# TO BE DONE:
Please write out the lines from the one containing "genus: Symphyotrichum" up to and including the one containing "common name: Quaker" in the records below, exactly as they appear. Leave the pictures out of your answer.

# DATASET ROWS:
▬▬▬▬▬▬

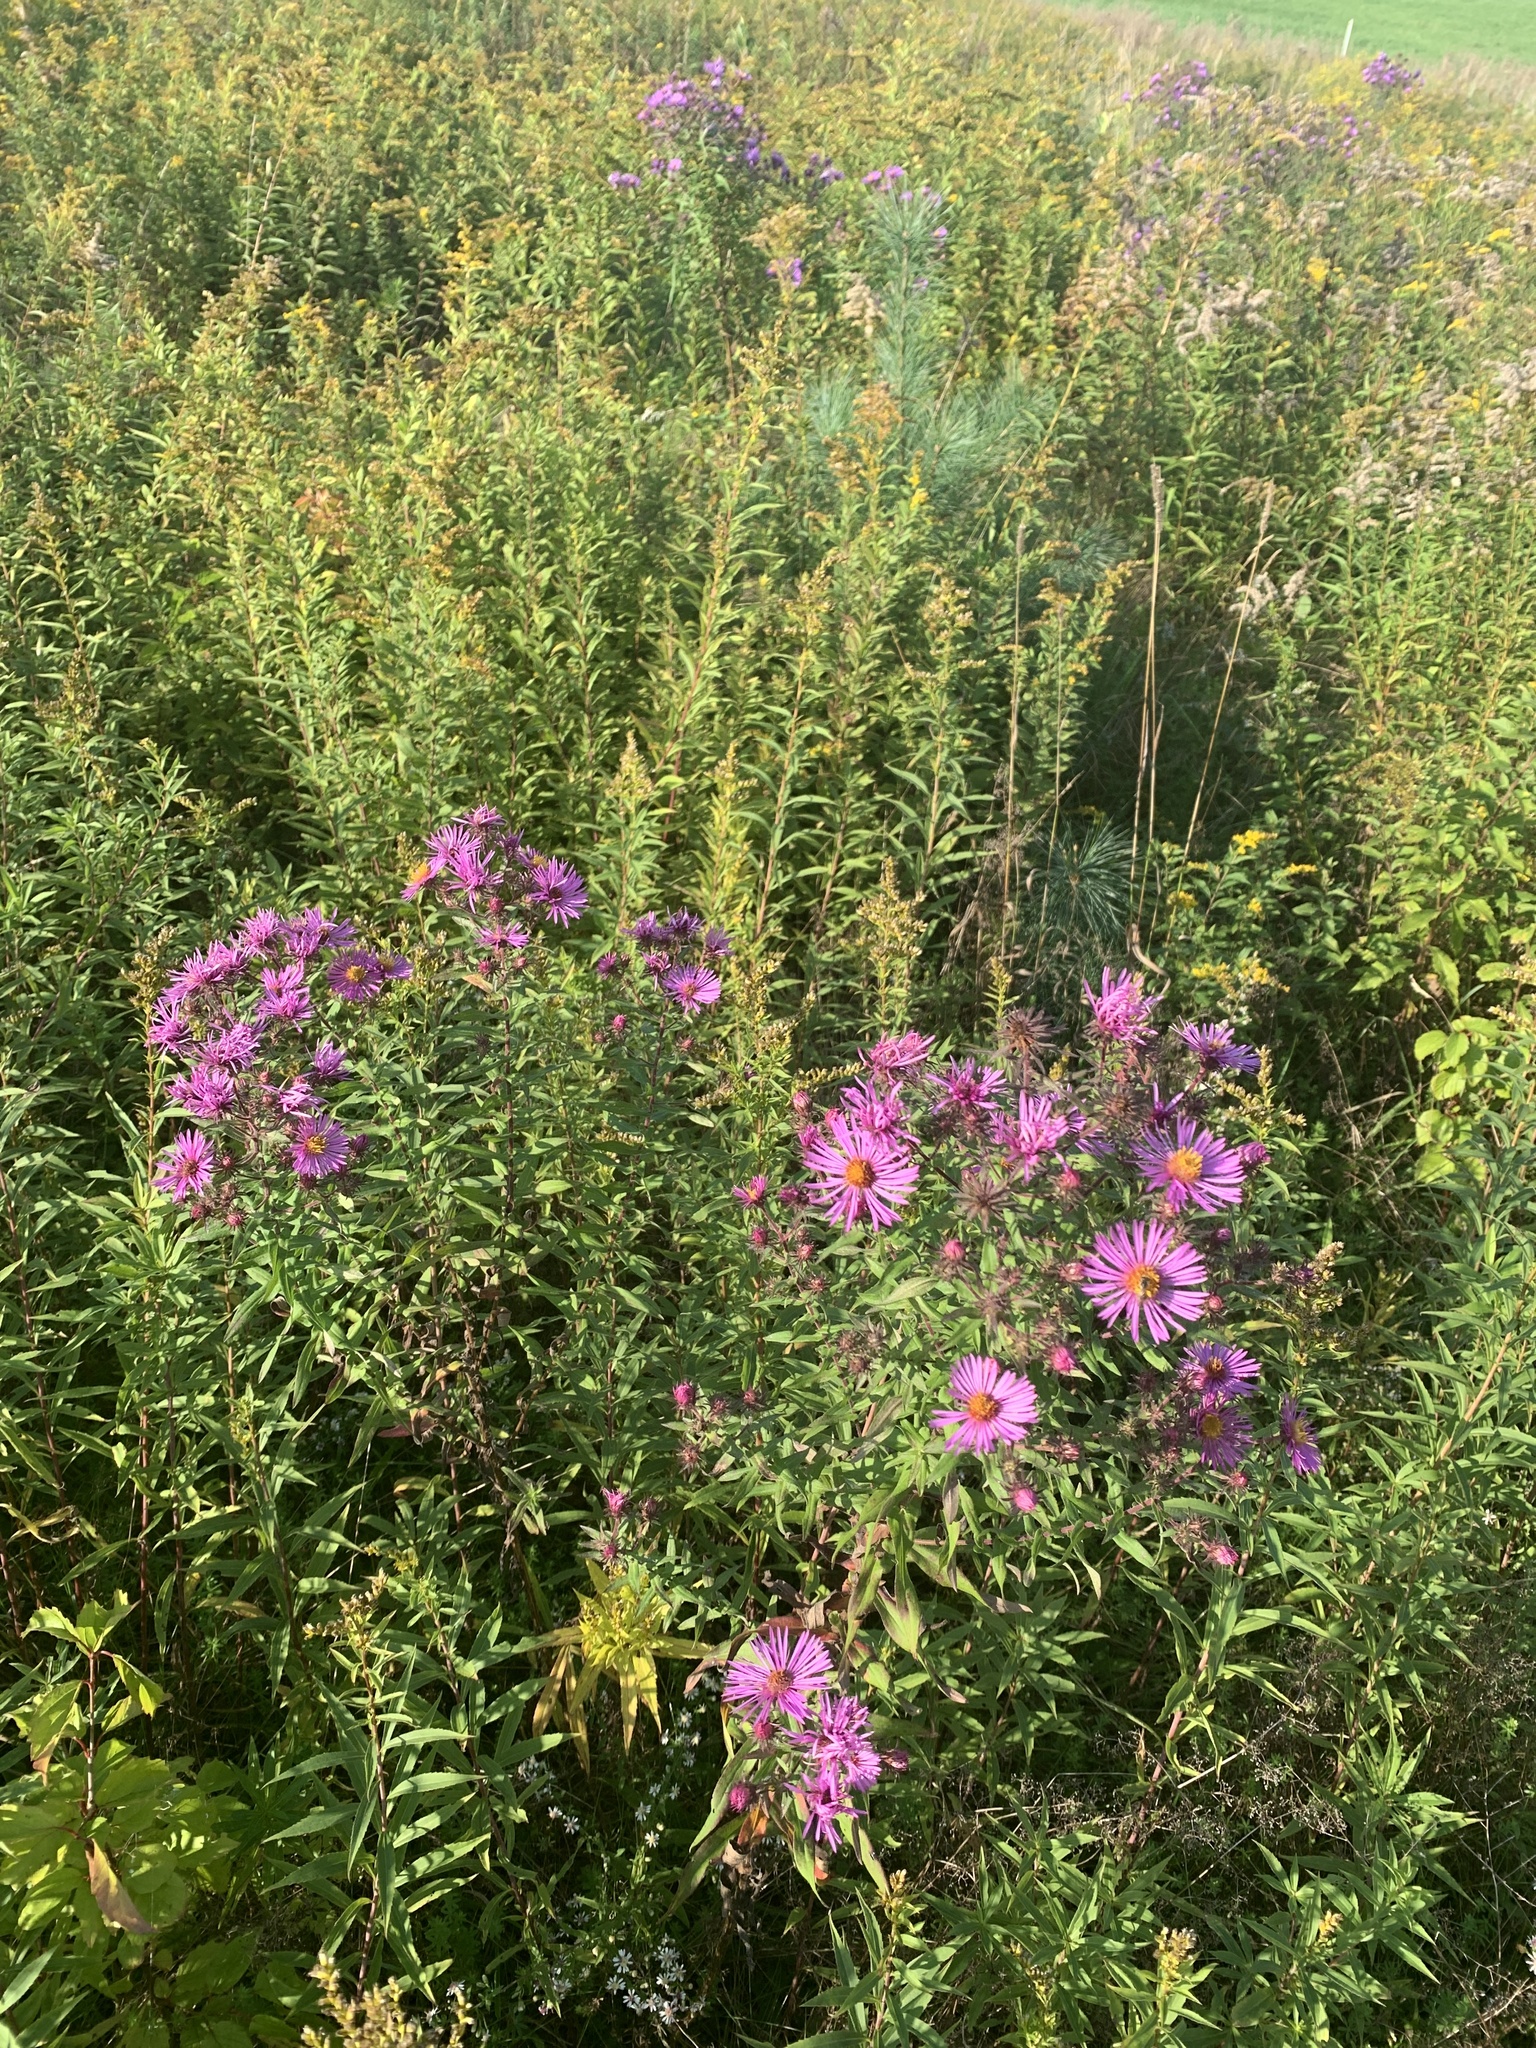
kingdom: Plantae
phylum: Tracheophyta
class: Magnoliopsida
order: Asterales
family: Asteraceae
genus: Symphyotrichum
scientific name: Symphyotrichum novae-angliae
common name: Michaelmas daisy
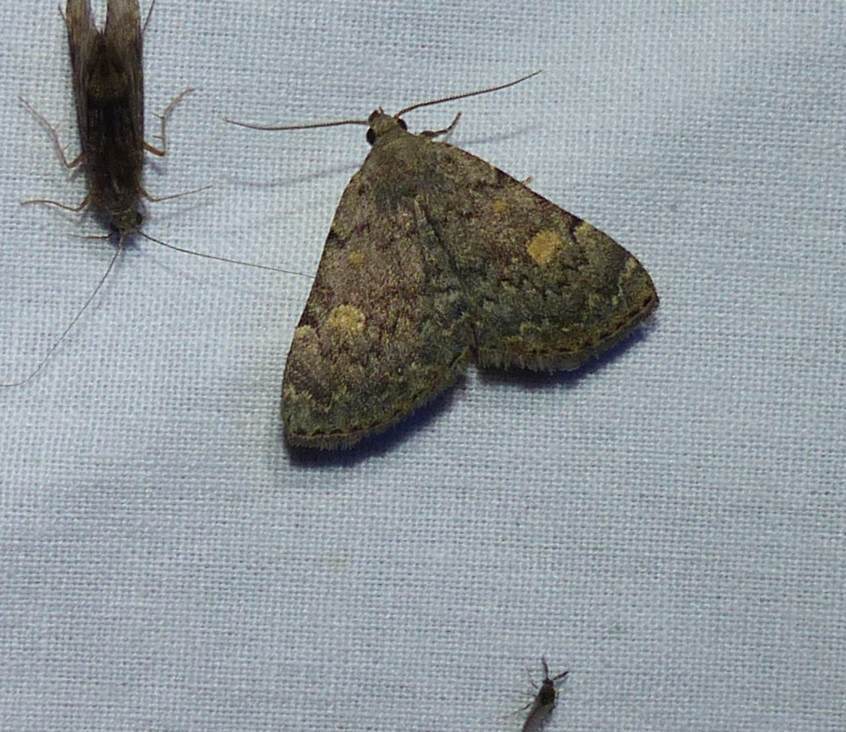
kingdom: Animalia
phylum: Arthropoda
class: Insecta
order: Lepidoptera
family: Erebidae
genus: Idia
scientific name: Idia aemula
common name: Common idia moth
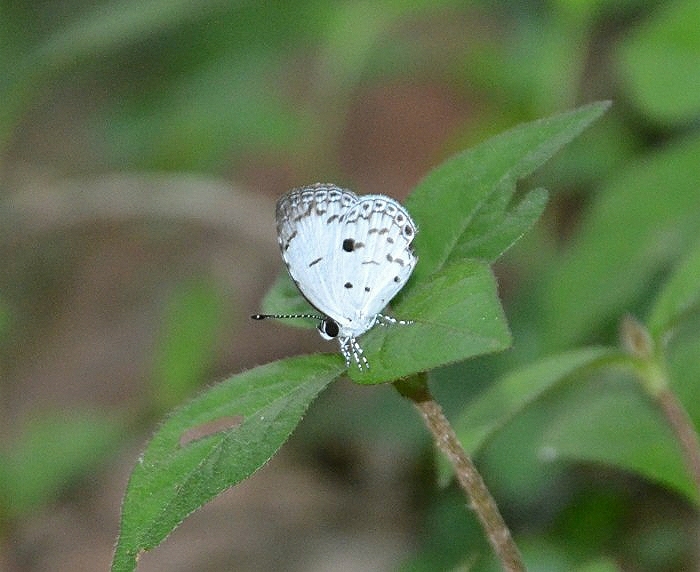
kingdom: Animalia
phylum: Arthropoda
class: Insecta
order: Lepidoptera
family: Lycaenidae
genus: Neopithecops
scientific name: Neopithecops zalmora
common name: Quaker
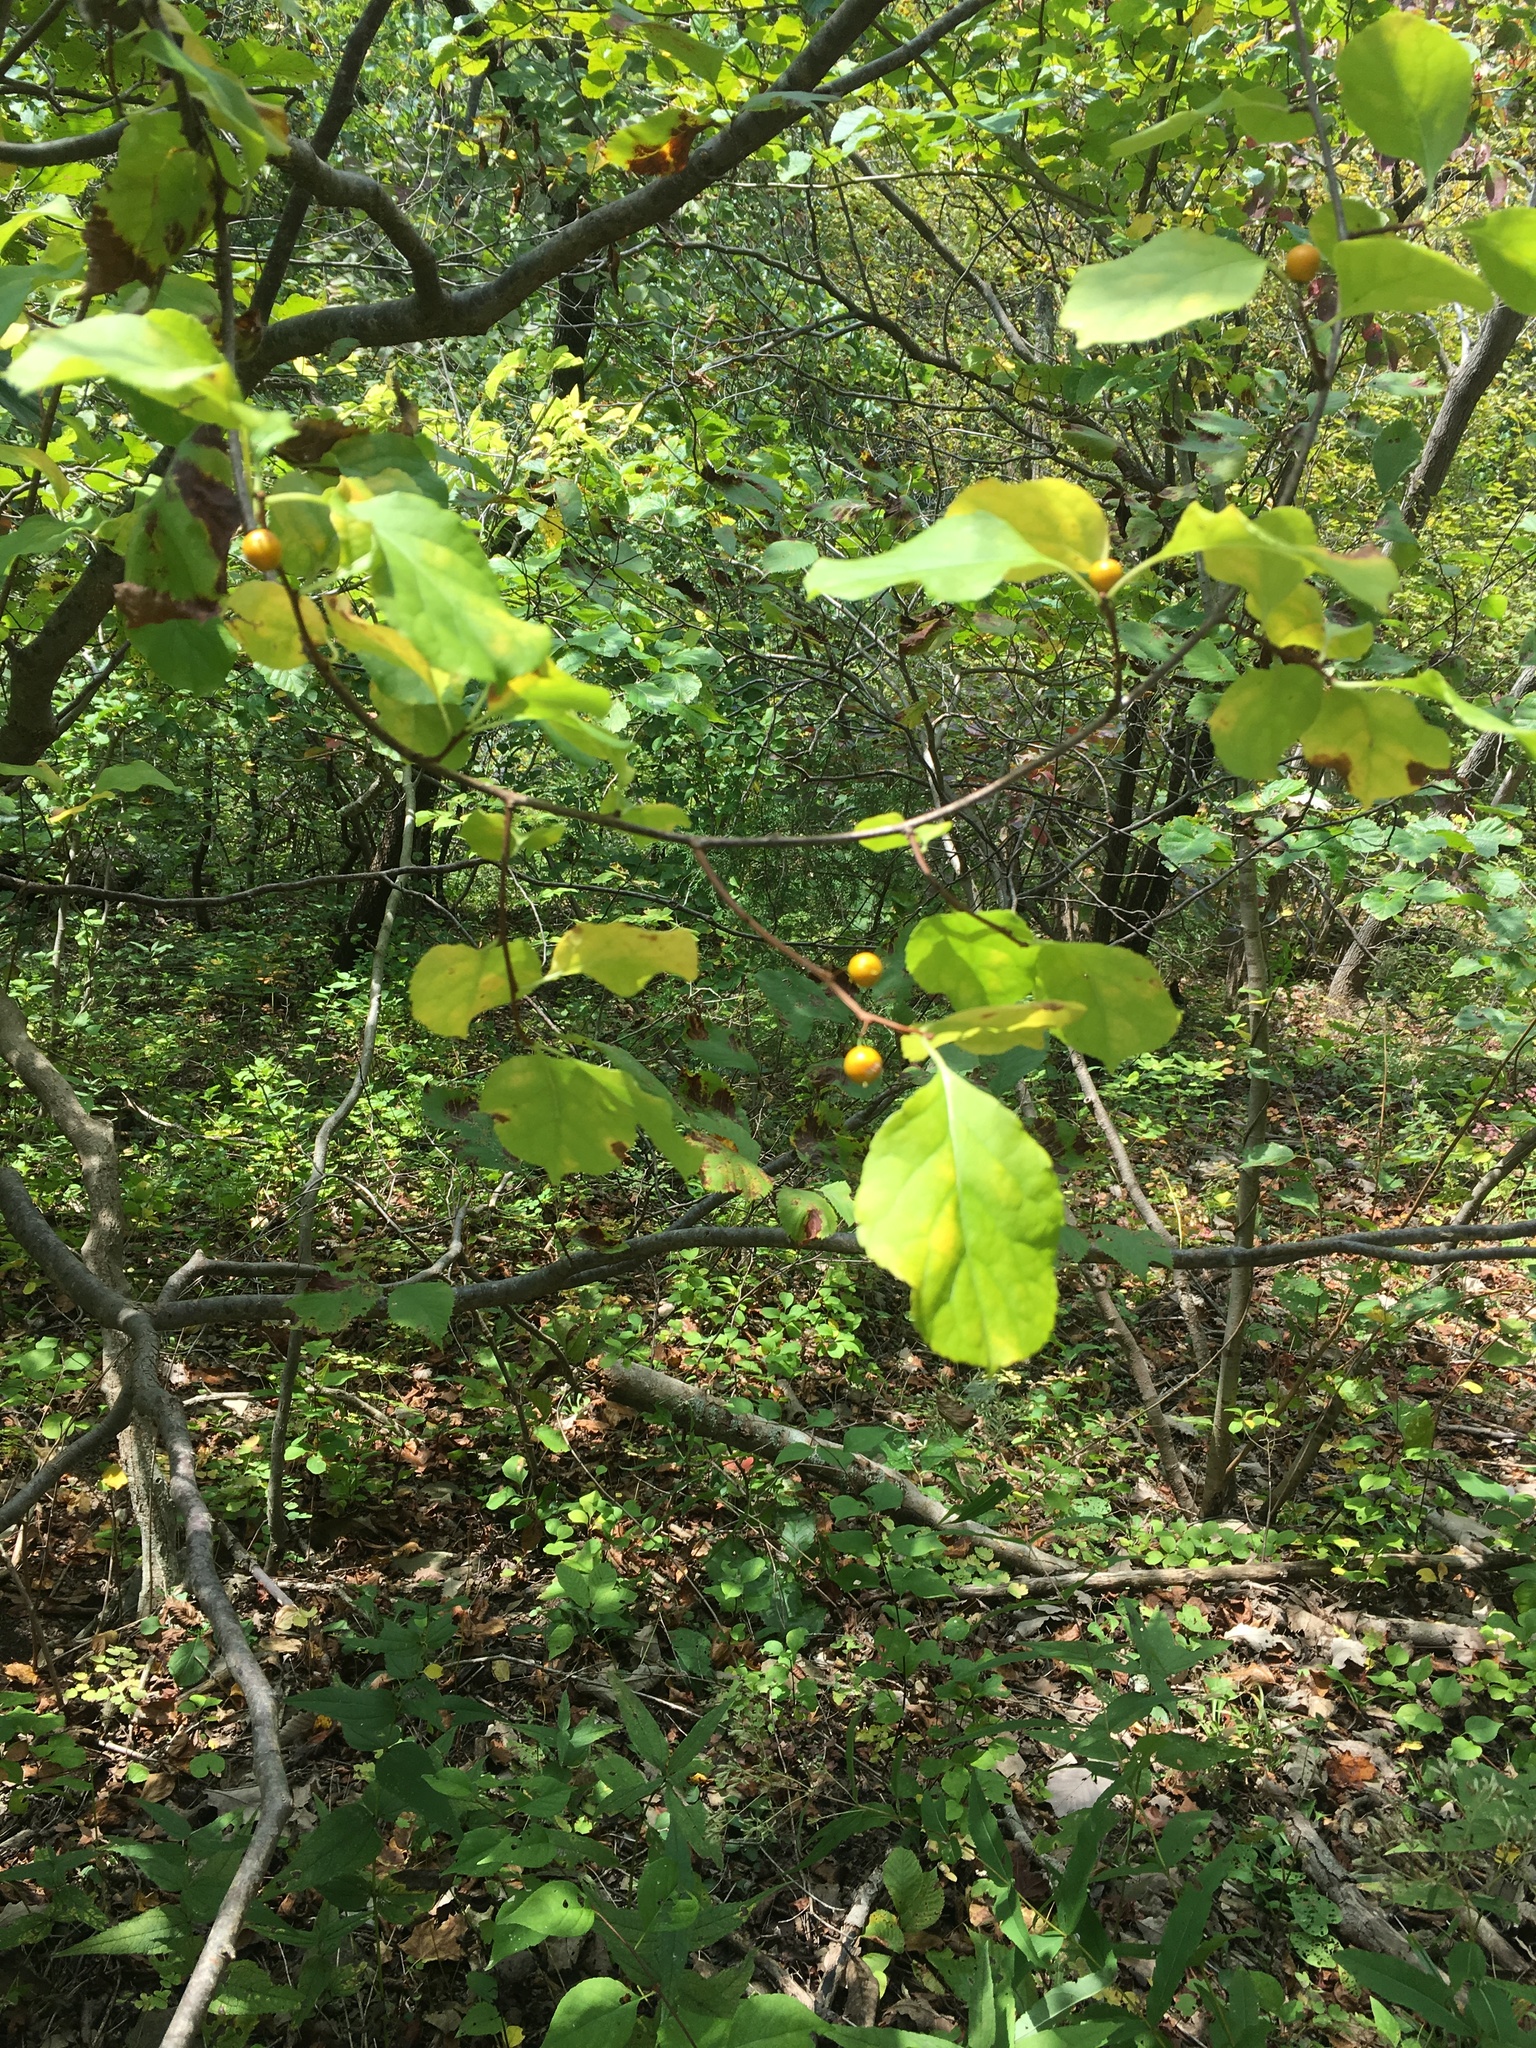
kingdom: Plantae
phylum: Tracheophyta
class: Magnoliopsida
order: Celastrales
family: Celastraceae
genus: Celastrus
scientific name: Celastrus orbiculatus
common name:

▬▬▬▬▬▬

# RESULT OF THIS EXERCISE:
genus: Symphyotrichum
scientific name: Symphyotrichum novae-angliae
common name: Michaelmas daisy
kingdom: Animalia
phylum: Arthropoda
class: Insecta
order: Lepidoptera
family: Erebidae
genus: Idia
scientific name: Idia aemula
common name: Common idia moth
kingdom: Animalia
phylum: Arthropoda
class: Insecta
order: Lepidoptera
family: Lycaenidae
genus: Neopithecops
scientific name: Neopithecops zalmora
common name: Quaker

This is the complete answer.